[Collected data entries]

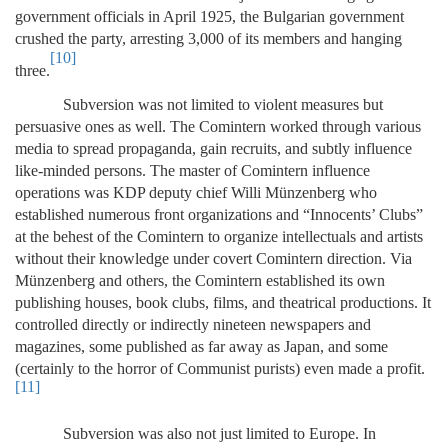
government officials in April 1925, the Bulgarian government
crushed the party, arresting 3,000 of its members and hanging
[10]
three.
Subversion was not limited to violent measures but
persuasive ones as well. The Comintern worked through various
media to spread propaganda, gain recruits, and subtly influence
like-minded persons. The master of Comintern influence
operations was KDP deputy chief Willi Münzenberg who
established numerous front organizations and “Innocents’ Clubs”
at the behest of the Comintern to organize intellectuals and artists
without their knowledge under covert Comintern direction. Via
Münzenberg and others, the Comintern established its own
publishing houses, book clubs, films, and theatrical productions. It
controlled directly or indirectly nineteen newspapers and
magazines, some published as far away as Japan, and some
(certainly to the horror of Communist purists) even made a profit.
[11]
Subversion was also not just limited to Europe. In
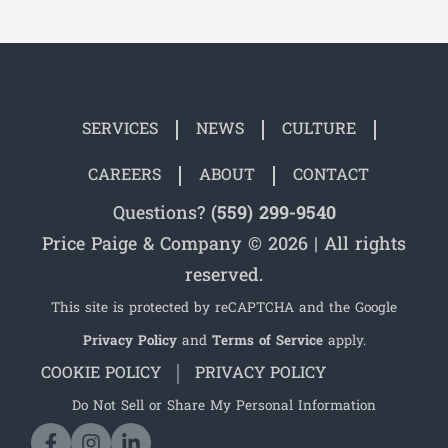
SERVICES
NEWS
CULTURE
CAREERS
ABOUT
CONTACT
Questions?
(559) 299-9540
Price Paige & Company © 2026 | All rights
reserved.
This site is protected by reCAPTCHA and the Google
Privacy Policy
and
Terms of Service
apply.
COOKIE POLICY
PRIVACY POLICY
Do Not Sell or Share My Personal Information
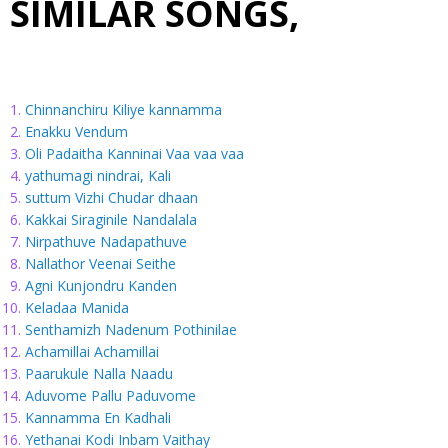
SIMILAR SONGS,
Chinnanchiru Kiliye kannamma
Enakku Vendum
Oli Padaitha Kanninai Vaa vaa vaa
yathumagi nindrai, Kali
suttum Vizhi Chudar dhaan
Kakkai Siraginile Nandalala
Nirpathuve Nadapathuve
Nallathor Veenai Seithe
Agni Kunjondru Kanden
Keladaa Manida
Senthamizh Nadenum Pothinilae
Achamillai Achamillai
Paarukule Nalla Naadu
Aduvome Pallu Paduvome
Kannamma En Kadhali
Yethanai Kodi Inbam Vaithay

## Requirement
For the string "established", show each line of the entries above where it occurs.

## Result
established numerous front organizations and “Innocents’ Clubs”
Münzenberg and others, the Comintern established its own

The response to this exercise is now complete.